Video: "Oil in the Niger Delta"
A trailer for Ed Kashi's new photography book
Charles Eliot Norton
by Linda Dowling (New Hampshire)
From his friendships with Emerson and Carlyle to his influence on the Pre-Raphaelite and Ruskinian movements, the American man of letters Charles Eliot Norton played an important role in the cultural cross-pollination that so enriched Britain and the United States in the 19th century. Drawing on unpublished portions of his journals, Dowling shows a man bereft of religious faith struggling to develop a principled ethic of civic liberalism in contrast to the predominant values of the Gilded Age. He was censured during his lifetime for his opposition to the Spanish-American War, but more than a century later he stands out as a lodestar of opposition to the excesses and coarseness characteristic of his age—and, unfortunately, of our own.
Up for Renewal
by Cathy Alter (Atria)
This book is the latest in the Year-in-the-Life-of-Me genre (made enormous by Elizabeth Gilbert’s Eat, Pray, Love). Alter’s year, however, is wrapped in the ironic device of women’s magazines. To tackle the mess she’s made of her life, the author turns to several women’s glossies each month for a fix. It would have been simple to skewer the easily-made-fun-of medium, as well as her own life, but Alter writes with an adroit combination of reverence and irreverence. Her sharp tongue can be a little too piercing when turned on people who are clearly important in her life, but it’s most effectively applied when demolishing herself. Most chapters are polished; a few feel inelegant and gawky; others voyeuristic. But ultimately the book is revealing, not just about the author’s behavior and the very private thoughts in an insecure woman’s brain that usually go unheard (it feels like public therapy), but also about why women’s magazines are such a monumental part of women’s culture in 21st-century America.
The Wagner Clan
by Jonathan Carr (Grove/Atlantic)
Carr illuminates both the artistic and ideological aspects of some singular and often forbidding folk. Memorable portraits of Nietzsche and Liszt stand out, but there’s no doubt who dominates. Quite properly, it’s the revolutionary figure of Richard Wagner, who had such influence inside the opera house but whose effect on the wider world was also momentous. The book takes us into Hitler’s Reich and even into the odd world of today’s Bayreuth, where the Wagner family still holds sway.

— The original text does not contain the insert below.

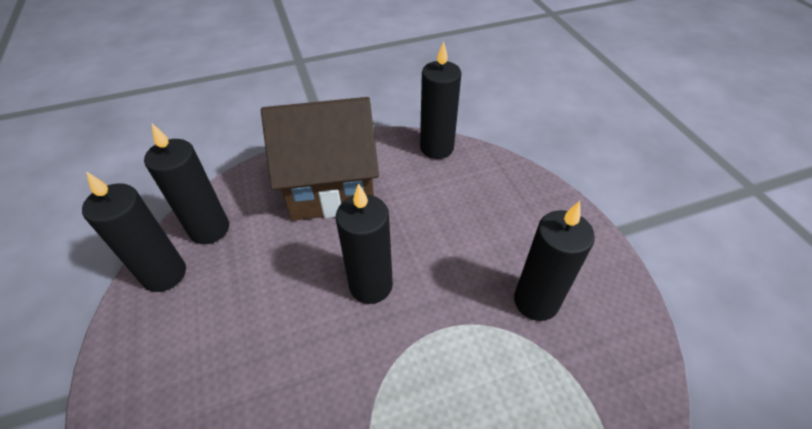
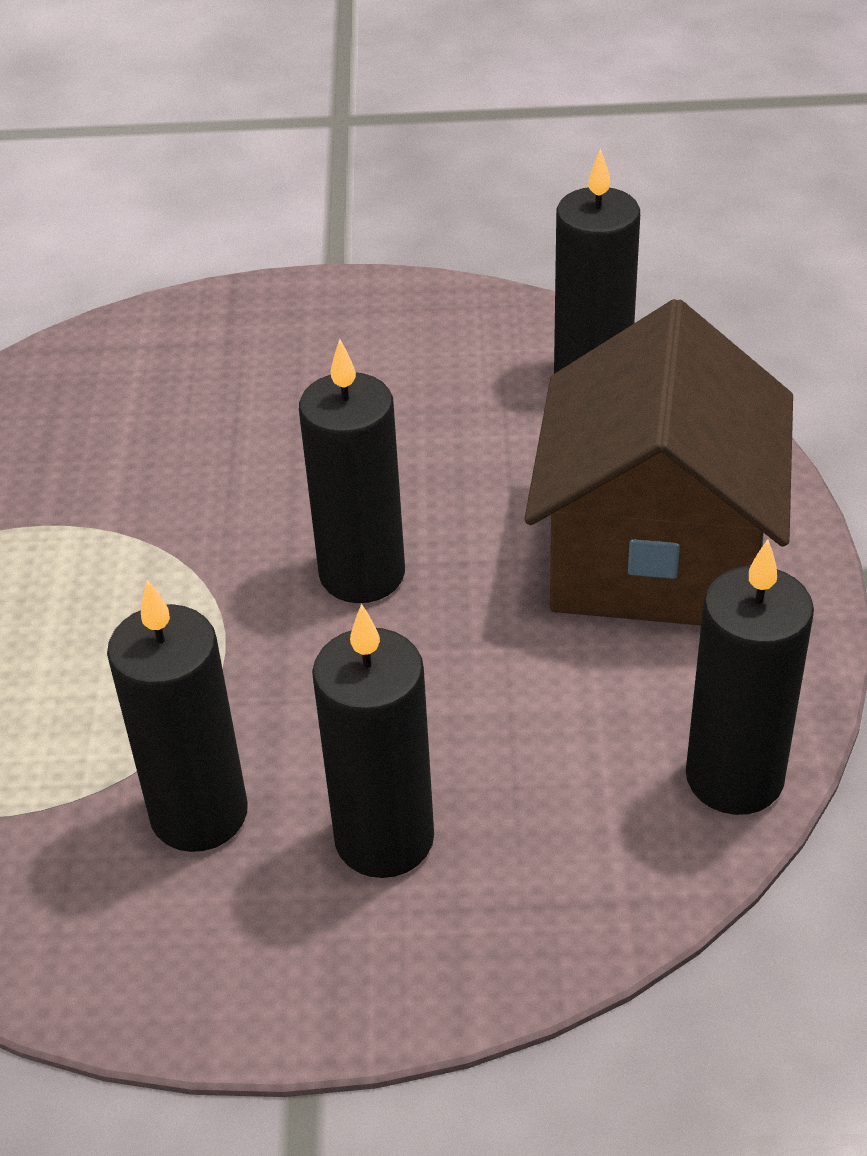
camera: 110 degrees right, 5 degrees down
black candle [82,171,186,292] -> black candle moved to [312,603,434,878]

Ghost Train to the Eastern Star
by Paul Theroux (Houghton Mifflin)
Ernest Bevin famously asserted his desire to be free to go to Victoria station and buy a ticket to “anywhere I damn please.” By that measure, Theroux—sometime expatriate and perennial traveler—must be living one of the freest of lives. In this latest work, he revisits the book that began it all for him, The Great Railway Bazaar. Once again crisscrossing Asia (now so changed more than 30 years on), Theroux uses the many vastly different trains as his magic carpet. Whether talking with Orhan Pamuk in Turkey or passing through Birobidjan, Stalin’s failed experiment in Zionism, Soviet style, Theroux is a master at spotlighting the central and the arcane. Who else could so aptly liken the Trans-Siberian Express, surprisingly seedy amid the excesses of capitalist Russia, to “a ship, not any old ship, and not a cruise liner, but an old iron freighter plowing through a frozen sea, complete with grumpy deckhands, bad food, and an invisible captain”? Constantly reflecting and refracting his surroundings, Theroux is the ultimate globetrotter, finding something of value wherever he roams.
by Roxana Robinson (FSG)
Set mostly in a Maine summerhouse more charming than functional, this is a strikingly realistic, psychologically astute study of family relations in modern America’s educated class. As in a family itself, competing perceptions of events past and present crowd the pages. Self-involved preoccupations overwhelm many touching moments of understanding; defensive postures become hurtful habits nearly impossible to shift. But when compared with the single-minded obsession of the younger son, whose heroin addiction organizes the plot, the degree to which the rest of the characters value and care for one another, despite their normal measure of self-interest, is arresting. Robinson gracefully launches and bolsters her psychological insights with the concrete details of her settings. As always, she writes with impressive polish at both the sentence and structural levels.